Pour autant, malgré la réaffirmation de principe sur la finalité des allocations familiales, nous ne savons que trop qu’une telle mesure, si elle n’est pas accompagnée d’autres dispositions permettant de lutter plus efficacement que ce n’est le cas aujourd’hui contre la précarité, aura des effets désastreux et amplifiera la paupérisation de certaines familles. C’est pourquoi nous pensons que le partage de ces allocations entre le département et la famille est plus de nature à permettre à cette dernière d’accueillir correctement l’enfant, les week-ends par exemple.
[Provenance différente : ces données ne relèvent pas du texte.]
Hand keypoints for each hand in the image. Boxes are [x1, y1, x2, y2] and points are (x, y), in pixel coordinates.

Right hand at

Cela n’empêche pas que des mesures significatives et rapides, plus ambitieuses que celles qui ont été dévoilées à l’issue de la conférence nationale contre la pauvreté doivent être prises. Car, voyez-vous, mes chers collègues de l’opposition, ce ne sont pas les parents qui dénaturent les allocations familiales en les transformant en compléments de ressources indispensables pour survivre, même quand l’enfant est confié à l’ASE. C’est le chômage de masse, ce sont les fins de mois difficiles, les temps partiels contraints, les licenciements boursiers, c’est tout cela qui transforme les allocations familiales en une prestation sociale.
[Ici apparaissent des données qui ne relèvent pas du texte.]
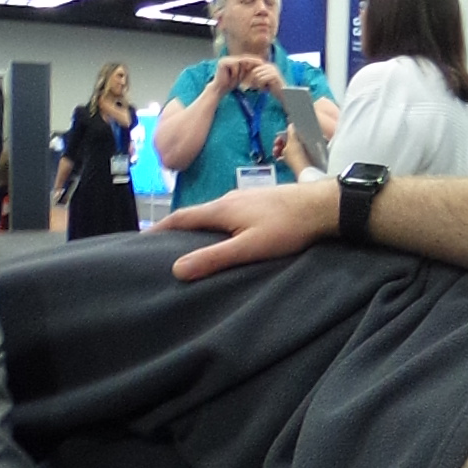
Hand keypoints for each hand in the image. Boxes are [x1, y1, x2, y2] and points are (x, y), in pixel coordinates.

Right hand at [159, 179, 332, 279]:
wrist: (325, 205)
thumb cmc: (288, 226)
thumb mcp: (250, 247)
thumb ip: (215, 258)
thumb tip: (176, 269)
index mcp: (220, 209)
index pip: (179, 218)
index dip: (159, 228)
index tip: (142, 240)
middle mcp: (228, 199)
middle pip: (195, 214)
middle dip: (177, 229)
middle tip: (165, 245)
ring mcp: (245, 197)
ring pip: (214, 213)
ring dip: (199, 226)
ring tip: (194, 243)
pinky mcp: (260, 200)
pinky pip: (230, 212)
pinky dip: (218, 224)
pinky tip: (228, 234)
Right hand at [218, 54, 271, 94]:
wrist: (220, 89)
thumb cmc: (231, 83)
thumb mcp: (242, 75)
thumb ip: (248, 69)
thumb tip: (261, 63)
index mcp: (232, 60)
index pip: (245, 58)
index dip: (254, 61)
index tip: (262, 63)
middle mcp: (228, 58)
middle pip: (243, 58)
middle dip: (251, 63)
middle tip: (259, 65)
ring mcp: (224, 60)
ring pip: (240, 61)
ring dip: (242, 70)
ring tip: (239, 78)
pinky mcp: (222, 63)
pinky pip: (234, 64)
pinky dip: (236, 71)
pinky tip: (232, 78)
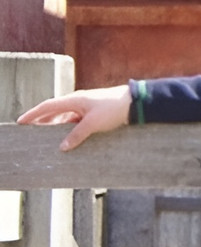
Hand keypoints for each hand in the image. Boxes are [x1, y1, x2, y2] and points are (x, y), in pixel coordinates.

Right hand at [16, 84, 131, 151]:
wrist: (134, 103)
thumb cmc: (113, 108)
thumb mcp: (93, 124)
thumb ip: (76, 135)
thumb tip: (62, 147)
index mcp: (74, 99)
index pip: (48, 106)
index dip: (33, 114)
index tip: (21, 122)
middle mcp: (77, 101)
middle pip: (54, 112)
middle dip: (41, 122)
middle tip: (30, 133)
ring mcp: (85, 107)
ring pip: (65, 118)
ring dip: (56, 127)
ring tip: (46, 139)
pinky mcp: (93, 113)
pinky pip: (75, 121)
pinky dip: (69, 129)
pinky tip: (67, 139)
Il faudrait également que l’État s’engage, en lien avec les départements, dans l’élaboration de mesures d’accompagnement afin que les parents les plus en difficulté ne perdent pas espoir de pouvoir, le plus tôt possible et dans les meilleures conditions, accueillir de nouveau leurs enfants.
Madame la ministre, en ce sens, nos préoccupations se rejoignent, même si nous n’avons pas, sur cette proposition de loi, la même analyse finale. Vous avez tenu un discours d’engagement qui vous honore mais qui, au regard de ce que j’ai dit, nous inquiète un peu. En vous écoutant, je n’ai pas retrouvé la distinction très marquée entre le caractère familial de cette prestation et le caractère social que d’autres revêtent. Je crains que cela ne prépare en réalité une réduction du champ des allocations familiales en direction des familles les plus vulnérables, ce qui serait une nouvelle rupture avec les principes qui guident notre système depuis leur définition par le Conseil national de la résistance.
La feuille de mission confiée au Haut Conseil de la famille ainsi qu’au Haut Conseil pour l’avenir de l’assurance maladie nous inquiète tout autant. Ce débat a, me semble-t-il, engendré plus de confusion sur la nature des allocations familiales qu’il n’a apporté d’éclaircissements.